Second, to refuse a client’s request for prayer, communion or a religious rite is malpractice. A person in need often turns to God and religion because the result is a Relaxation Response and a positive Placebo. Rejection of such a request may cause anxiety, guilt feelings, shame and fear. These acts are deleterious to the patient and his family.
A very important factor for recovery is the patient’s motivational level. Without a desire to get better we who minister can do little. Second, hope is also essential to recovery. To refuse a client’s request for religious and spiritual assistance can damage both motivation and hope. Most destructive, however, is the erosion of a third factor; trust between client and therapist.
As I posted above, Dr.
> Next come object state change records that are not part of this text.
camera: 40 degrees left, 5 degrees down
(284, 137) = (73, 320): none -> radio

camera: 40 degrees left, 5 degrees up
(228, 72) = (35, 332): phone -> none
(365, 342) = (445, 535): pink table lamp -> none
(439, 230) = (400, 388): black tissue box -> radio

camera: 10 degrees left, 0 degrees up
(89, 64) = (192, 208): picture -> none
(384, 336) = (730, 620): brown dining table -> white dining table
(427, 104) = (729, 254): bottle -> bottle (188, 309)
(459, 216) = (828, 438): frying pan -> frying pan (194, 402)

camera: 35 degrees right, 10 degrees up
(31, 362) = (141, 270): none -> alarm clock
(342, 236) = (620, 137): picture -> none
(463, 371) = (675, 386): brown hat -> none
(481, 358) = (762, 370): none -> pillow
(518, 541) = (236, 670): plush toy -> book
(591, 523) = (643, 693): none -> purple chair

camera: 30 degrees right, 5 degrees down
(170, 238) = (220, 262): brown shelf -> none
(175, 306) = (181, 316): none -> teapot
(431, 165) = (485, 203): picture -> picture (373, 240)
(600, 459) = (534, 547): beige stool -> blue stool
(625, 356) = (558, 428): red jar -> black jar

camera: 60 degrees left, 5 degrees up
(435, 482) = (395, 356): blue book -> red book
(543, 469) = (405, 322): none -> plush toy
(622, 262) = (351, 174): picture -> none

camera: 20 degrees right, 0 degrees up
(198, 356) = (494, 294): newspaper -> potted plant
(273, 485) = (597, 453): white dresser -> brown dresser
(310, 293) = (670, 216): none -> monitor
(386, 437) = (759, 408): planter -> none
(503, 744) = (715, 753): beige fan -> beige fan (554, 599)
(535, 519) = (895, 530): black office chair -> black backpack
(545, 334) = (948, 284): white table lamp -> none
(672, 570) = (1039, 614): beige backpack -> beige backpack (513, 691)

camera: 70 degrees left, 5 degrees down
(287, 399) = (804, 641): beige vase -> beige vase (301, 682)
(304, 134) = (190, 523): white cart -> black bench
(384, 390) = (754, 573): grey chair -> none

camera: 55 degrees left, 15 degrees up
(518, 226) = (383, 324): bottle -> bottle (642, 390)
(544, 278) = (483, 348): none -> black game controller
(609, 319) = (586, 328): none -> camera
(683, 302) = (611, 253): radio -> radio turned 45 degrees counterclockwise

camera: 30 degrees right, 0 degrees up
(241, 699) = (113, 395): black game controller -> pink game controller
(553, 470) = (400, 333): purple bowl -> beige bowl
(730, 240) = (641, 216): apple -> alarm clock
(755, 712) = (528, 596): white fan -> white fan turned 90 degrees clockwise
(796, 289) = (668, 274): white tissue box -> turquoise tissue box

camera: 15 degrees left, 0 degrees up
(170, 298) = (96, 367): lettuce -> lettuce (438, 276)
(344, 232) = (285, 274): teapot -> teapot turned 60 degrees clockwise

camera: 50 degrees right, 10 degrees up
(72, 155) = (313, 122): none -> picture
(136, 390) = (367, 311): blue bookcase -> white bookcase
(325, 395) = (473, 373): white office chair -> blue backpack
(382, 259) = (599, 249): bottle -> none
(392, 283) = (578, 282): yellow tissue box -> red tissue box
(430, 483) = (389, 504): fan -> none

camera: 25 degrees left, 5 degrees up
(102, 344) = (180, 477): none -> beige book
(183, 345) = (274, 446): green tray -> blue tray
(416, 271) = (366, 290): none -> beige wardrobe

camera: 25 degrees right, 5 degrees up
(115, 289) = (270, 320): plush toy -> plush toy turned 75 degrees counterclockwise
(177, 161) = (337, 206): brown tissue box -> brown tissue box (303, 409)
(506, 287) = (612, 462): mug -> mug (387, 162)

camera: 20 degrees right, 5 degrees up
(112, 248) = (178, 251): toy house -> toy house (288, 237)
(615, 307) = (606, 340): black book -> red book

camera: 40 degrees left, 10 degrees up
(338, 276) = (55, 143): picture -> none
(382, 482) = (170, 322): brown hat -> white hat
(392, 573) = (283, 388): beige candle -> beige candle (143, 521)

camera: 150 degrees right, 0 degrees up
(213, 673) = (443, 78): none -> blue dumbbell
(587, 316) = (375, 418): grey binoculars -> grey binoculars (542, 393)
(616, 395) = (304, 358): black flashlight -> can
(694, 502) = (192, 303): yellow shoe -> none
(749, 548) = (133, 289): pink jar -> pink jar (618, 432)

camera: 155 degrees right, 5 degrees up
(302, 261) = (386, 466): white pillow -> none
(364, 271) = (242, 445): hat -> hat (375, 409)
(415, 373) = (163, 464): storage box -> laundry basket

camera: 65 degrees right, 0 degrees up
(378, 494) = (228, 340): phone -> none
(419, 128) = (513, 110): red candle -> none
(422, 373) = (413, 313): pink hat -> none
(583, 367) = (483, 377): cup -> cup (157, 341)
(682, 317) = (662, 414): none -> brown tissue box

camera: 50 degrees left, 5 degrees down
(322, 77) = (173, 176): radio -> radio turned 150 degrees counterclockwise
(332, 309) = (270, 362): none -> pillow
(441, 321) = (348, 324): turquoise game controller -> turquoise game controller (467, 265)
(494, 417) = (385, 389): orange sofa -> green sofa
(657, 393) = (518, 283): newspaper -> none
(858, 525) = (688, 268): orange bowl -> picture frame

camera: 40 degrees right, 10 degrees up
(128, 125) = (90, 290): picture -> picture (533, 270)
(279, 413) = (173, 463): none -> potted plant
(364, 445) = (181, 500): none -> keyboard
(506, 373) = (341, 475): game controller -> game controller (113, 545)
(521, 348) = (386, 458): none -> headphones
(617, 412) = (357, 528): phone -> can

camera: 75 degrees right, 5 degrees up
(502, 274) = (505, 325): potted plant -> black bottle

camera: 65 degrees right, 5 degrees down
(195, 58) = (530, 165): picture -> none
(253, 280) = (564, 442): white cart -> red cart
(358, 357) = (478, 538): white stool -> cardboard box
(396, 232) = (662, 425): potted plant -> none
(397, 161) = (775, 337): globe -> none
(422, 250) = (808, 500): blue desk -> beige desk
Herbert Benson, a well-known researcher on whole person medicine and the Relaxation Response at Harvard University, has carefully researched stress and health. The Relaxation Response is his name for a physical response to deep breathing and calmness. After researching the effects of Eastern Meditation he was challenged to include research on the addition of religion and health.
As a result, he changed his mind about meditation. He writes, “I thought that the Relaxation Response (with its emphasis on secular practices alone) was enough but I have come to see that the effects of this simple technique combined with a person’s deepest beliefs can create internal environments to help the individual reach an enhanced state of health and well-being.” (Beyond The Relaxation Response, Berkley Health, 1985)
Prayer and other spiritual approaches can be particularly beneficial for people with stress-related disorders. Dr. Herbert Benson reports that meditative prayer can ease anxiety, mild depression, substance abuse, ulcers, pain, nausea, tension and migraine headaches, infertility, premenstrual syndrome (PMS), insomnia, and high blood pressure. Dr Benson’s entire approach to relaxation was changed to include religious practices that are consistent with the patient’s faith. A patient who asks for Christian prayer or Holy Communion is denied them at the risk of severe psychological and medical harm. This is, by definition malpractice.
Why would Christians practice Eastern Meditation when it is less effective than focused prayer? I think it is because we Christian leaders have failed miserably in teaching our people how to pray from the heart. We have also failed to tell the world how beneficial prayer is to the whole person and how to combine prayer, worship and physical exercise. In short, we have failed to make disciples and instead replace practical spiritual practices with talk.